■ Work instruction ■
The response must contain every line below in which "using" appears.

■ Data shown ■
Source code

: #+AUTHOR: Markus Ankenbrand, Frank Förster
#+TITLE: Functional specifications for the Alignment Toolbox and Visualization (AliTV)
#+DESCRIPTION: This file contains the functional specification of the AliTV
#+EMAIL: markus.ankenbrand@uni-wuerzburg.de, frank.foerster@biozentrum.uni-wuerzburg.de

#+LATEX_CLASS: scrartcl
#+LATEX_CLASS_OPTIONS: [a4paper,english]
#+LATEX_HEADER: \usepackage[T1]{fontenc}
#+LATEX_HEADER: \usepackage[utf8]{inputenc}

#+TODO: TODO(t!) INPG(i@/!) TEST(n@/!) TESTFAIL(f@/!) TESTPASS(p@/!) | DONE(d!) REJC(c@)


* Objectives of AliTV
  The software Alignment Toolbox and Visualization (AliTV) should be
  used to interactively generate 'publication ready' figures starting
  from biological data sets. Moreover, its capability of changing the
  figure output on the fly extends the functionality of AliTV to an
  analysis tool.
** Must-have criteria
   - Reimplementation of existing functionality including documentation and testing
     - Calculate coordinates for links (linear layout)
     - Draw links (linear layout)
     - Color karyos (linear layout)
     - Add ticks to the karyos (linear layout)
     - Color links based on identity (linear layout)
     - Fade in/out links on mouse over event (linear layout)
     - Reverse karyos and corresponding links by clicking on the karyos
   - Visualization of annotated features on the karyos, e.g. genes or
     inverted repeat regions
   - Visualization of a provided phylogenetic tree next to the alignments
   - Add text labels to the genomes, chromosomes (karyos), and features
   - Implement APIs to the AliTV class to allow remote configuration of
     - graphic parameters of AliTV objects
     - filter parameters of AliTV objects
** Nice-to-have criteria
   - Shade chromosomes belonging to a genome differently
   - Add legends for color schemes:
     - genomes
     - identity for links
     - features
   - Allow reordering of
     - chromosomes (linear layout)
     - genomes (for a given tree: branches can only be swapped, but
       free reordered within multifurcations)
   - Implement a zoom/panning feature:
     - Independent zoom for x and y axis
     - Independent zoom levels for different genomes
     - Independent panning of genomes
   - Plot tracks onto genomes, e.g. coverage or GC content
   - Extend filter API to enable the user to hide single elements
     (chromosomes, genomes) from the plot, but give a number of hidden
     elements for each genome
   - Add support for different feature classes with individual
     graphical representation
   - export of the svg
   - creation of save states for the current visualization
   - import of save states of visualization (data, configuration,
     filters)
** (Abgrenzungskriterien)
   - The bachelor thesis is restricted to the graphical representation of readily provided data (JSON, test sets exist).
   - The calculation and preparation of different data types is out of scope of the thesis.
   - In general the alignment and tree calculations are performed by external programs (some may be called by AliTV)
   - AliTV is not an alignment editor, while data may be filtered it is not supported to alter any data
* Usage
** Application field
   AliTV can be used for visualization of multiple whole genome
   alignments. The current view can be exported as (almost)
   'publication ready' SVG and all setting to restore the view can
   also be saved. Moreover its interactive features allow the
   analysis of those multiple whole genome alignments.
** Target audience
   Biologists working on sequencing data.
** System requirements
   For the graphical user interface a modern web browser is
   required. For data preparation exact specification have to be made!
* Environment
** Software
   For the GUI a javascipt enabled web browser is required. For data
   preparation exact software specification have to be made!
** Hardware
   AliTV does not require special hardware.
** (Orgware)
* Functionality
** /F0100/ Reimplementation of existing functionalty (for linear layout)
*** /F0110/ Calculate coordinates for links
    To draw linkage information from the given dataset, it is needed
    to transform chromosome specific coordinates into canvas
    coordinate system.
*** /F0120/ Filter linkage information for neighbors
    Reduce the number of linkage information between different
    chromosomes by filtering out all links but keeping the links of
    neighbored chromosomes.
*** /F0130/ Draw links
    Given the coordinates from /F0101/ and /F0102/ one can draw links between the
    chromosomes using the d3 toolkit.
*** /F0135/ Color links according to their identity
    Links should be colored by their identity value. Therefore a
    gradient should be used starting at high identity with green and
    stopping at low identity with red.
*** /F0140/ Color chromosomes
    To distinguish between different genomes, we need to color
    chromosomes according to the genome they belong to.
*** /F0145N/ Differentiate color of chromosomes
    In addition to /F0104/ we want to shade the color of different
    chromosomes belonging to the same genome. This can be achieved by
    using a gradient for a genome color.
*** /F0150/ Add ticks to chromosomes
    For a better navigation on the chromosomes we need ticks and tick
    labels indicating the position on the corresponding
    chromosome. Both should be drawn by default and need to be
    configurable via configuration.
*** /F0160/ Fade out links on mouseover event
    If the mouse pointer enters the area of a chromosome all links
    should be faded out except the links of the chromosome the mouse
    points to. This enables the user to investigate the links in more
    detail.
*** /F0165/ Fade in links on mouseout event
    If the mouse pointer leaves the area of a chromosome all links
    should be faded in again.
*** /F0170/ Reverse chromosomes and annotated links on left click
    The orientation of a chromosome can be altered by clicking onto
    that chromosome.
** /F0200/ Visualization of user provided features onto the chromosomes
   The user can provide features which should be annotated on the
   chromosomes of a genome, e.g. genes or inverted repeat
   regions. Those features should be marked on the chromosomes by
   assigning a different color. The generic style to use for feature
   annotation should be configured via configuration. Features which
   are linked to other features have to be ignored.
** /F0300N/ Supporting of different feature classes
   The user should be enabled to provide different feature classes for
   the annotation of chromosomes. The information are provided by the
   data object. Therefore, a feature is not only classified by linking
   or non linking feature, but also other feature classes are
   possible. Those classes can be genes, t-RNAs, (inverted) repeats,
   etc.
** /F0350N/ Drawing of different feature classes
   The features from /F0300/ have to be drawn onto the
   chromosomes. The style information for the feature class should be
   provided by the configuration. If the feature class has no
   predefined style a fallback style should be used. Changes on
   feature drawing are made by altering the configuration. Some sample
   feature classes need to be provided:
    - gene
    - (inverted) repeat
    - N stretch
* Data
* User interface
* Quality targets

■ Exercise answer ■
    chromosomes using the d3 toolkit.
    using a gradient for a genome color.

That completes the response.